What is the state of the art in removable media management? Commercial solutions offer a wide range of additional benefits over and above GPO level capabilities, including:
- Control over the file types that can be transferred to removable media.
- Time-based access, limiting the ability of a user to perform a write to removable media. This is an excellent risk mitigation solution and could be combined with renewal requirements on a quarterly, bi-annual or annual basis.
- Restrict the amount of data that can be written by a user on a periodic basis, such as a day.
- Management of all devices, policies and users from a central location.
- Reporting, allowing insight into uptake, frequency of use, potential risk areas, and so on.

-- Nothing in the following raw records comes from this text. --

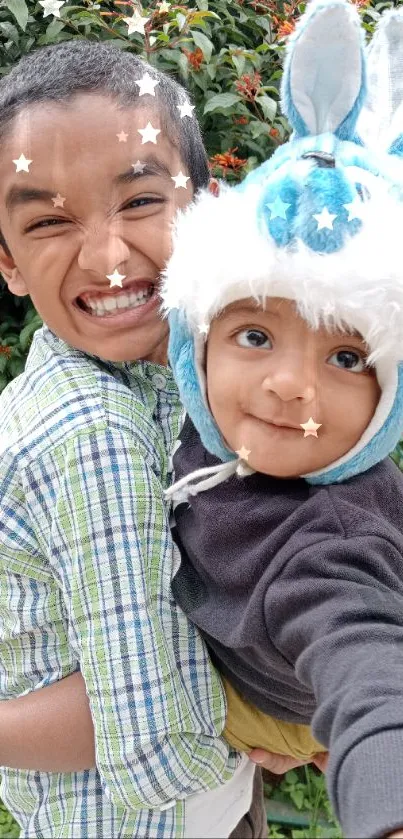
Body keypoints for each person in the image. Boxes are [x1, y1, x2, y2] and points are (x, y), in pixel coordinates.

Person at [0, 37, 274, 839]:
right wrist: (285, 709)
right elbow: (157, 744)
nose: (109, 256)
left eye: (142, 201)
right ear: (8, 261)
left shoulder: (176, 374)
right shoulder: (94, 435)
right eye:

- Forced encryption of any removable media written to. This can further include embedding an executable to provide on the fly decryption on recipient platforms without removable media control.
- Whitelist devices and assign permissions for authorised device types by user and group.
- Classify devices by type, and apply policies on that basis. For example, permit the use of any HID devices such as keyboards, but control data storage devices.
Of course, restricting removable media permissions and functionalities comes at a cost. There may be several undocumented business processes for instance that controls will undermine. What solutions exist to provide a reasonable level of import and export, while removing local access? Potential options include:
- Restricting access to a particular time period, such as a day or week. This may be sufficient to treat most risk assessments.
- Apply Role Based Access Control to assign specific individuals or hosts to have an import or export capability. This could, for instance, be a system in view of CCTV, administrators or security personnel.
- Develop a dedicated import or export host. This system would have device-specific permissions assigned to allow import and export. This is the architectural equivalent to the drawbridge over a castle moat.
Dedicated systems are useful in medium to large organisations as it provides a single point where AV and malware detection can be managed. They won’t work in all situations, but they can apply in many. The occasions where data export to removable media is required are often small in number, and a dedicated host might offer some significant benefits. One advantage of a dedicated IX host is the opportunity to focus security measures, such as host hardening, lockdowns, use of multiple AV products, and so on. Because dedicated IX hosts have a very limited purpose, the scope to secure the underlying OS is much greater as usability or broader application compatibility becomes less of a concern. In addition human review of all data exports can ensure suitability for the intended recipient, and that data formats are selected that minimise the risk from hidden data.
Regardless of approach, it is crucial to separate administrative privileges from ordinary users. No removable media solution, GPO or vendor-based, will be fully effective unless administrative privileges are separated from ordinary users.
Vendors that are particularly active in the endpoint security space include Symantec, LogMeIn, Druva, Trend Micro, Check Point Technologies, VIPRE, Carbon Black, Ivanti (formerly LANDESK and Lumension; good for large organisations), Panda Security (good for SMEs), and Comodo.
Full disclosure: I’ve put hyperlinks to the correct vendor sites above at the request of vendors.
There are of course other solutions that can dovetail very well with broader IT initiatives. For example:
- Thin client solutions, such as Dell Wyse devices. Rather than try to manage removable media devices, side-step the problem by using a device without any.
- Bespoke hardware configurations that do not provide CD/DVD drives.
- Disabling USB port access. Some devices allow USB ports to be selectively disabled, which may be sufficient for low risk scenarios.
- VDI solutions such as XenDesktop. This limits the ability of users to export information from desktop sessions, reducing risk substantially.